Peperoncino: fa bene o fa male? Una ricerca spiega perfettamente perché l’essere umano è l’unica specie in natura che ne apprezza le sue caratteristiche

Perché si ama (o si odia) il piccante del peperoncino
Fa discutere una ricerca inglese sui benefici del mangiare hot: tra bruciore e dolore, ecco vizi e virtù dell’ingrediente
di Giulia Andreotti per Repubblica
Fa discutere una ricerca secondo la quale mangiare piccante nei viaggi notturni sia la soluzione ideale per contrastare la stanchezza alla guida perché stimola il metabolismo, ricarica la concentrazione e migliora l’umore. Affermazioni che arrivano dal Regno Unito e che fanno sospettare un approccio commerciale e di tipo promozionale, tipico dell’ecosistema tossico della disinformazione di determinati cibi.

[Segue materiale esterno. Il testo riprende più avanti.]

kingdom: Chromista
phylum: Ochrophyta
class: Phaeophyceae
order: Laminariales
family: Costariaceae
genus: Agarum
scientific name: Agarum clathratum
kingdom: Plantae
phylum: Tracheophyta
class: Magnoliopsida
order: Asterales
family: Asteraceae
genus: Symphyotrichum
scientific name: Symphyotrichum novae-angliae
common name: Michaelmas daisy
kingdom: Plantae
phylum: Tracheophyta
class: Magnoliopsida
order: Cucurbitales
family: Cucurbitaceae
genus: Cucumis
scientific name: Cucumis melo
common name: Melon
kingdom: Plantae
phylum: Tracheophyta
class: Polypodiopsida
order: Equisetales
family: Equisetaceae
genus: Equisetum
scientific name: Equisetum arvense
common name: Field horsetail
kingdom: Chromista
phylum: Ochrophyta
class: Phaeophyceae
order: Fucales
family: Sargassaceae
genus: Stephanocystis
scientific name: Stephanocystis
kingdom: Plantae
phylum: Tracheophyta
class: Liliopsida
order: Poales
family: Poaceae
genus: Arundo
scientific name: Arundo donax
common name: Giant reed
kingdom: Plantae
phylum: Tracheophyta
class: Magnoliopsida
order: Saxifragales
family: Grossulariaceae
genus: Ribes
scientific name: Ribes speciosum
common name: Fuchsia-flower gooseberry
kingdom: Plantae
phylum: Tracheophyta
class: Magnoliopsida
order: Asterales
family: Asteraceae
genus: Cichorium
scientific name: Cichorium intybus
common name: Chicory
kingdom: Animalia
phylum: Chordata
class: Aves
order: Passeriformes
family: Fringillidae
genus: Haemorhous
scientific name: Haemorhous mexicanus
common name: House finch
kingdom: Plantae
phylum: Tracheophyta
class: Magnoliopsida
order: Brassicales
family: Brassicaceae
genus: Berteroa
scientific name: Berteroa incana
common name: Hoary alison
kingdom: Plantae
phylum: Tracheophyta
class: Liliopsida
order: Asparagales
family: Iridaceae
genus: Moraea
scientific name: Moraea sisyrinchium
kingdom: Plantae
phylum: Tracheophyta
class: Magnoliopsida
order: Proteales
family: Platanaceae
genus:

“Una semplice correlazione non significa nulla, e in particolare non è una prova di un rapporto di causa ed effetto – scrive il chimico e divulgatore scientifico Dario Bressanini nel suo libro “Fa bene o fa male?” – Purtroppo però questo genere di correlazioni sono all’ordine del giorno quando si parla di nutrizione, alimenti, malattie e benessere umano. E spesso non ci sembrano strane perché l’essere umano è programmato per cercare cause, non trovarle. E sui presunti effetti benefici che i cibi piccanti hanno sul nostro corpo se ne è scritto parecchio”.

La cosa certa che sappiamo su questa bacca è che l’essere umano è l’unica specie ad apprezzare e ricercare la sensazione di calore bruciante che rilascia dopo ogni morso. Ma, o lo ami o lo odi, e la personalità gioca un ruolo importante in questa scelta.

Il tratto del carattere che ci spinge a cercare emozioni forti o quello che ci rende più sensibili alle ricompense hanno un legame con la passione per il bruciore del peperoncino e il consumo in grandi quantità di alimenti piccanti. E alcune persone lo amano così tanto che partecipano addirittura a gare a chi mangia più ghost pepper, uno dei peperoncini più piccanti al mondo usato per fabbricare il famoso spray dalla funzione antiviolenza o addirittura, dall’esercito indiano, come arma non letale per stanare i terroristi.

Ma da cosa nasce questo desiderio di “tortura”? Dalla capsaicina, il principio attivo del peperoncino piccante che provoca la sensazione di bruciore stimolando i recettori del trigemino presenti in bocca. Il nostro quinto nervo cranico infatti è il responsabile della sensazione di dolore, bruciore, freddo e irritazione quando mangiate una caramella alla menta o quando affettata una cipolla.

Un processo che provoca un forte rilascio di endorfine, l’eroina naturale che il nostro corpo produce. E l’eccitazione che provoca questo oppioide è la ragione per cui il peperoncino viene considerato un afrodisiaco: scalda il corpo e provoca eccitanti brividi dappertutto.

Esiste una teoria che spiega con chiarezza questo genere di masochismo “benigno”: una situazione leggermente spiacevole in un contesto sicuro può essere eccitante. Ed è ciò che ci spinge ad andare sulle montagne russe, a lanciarsi dal paracadute, a fare bungee jumping o a guardare un film dell’orrore e anche a mangiare piccante. A ognuno la sua “piacevole tortura”. De gustibus.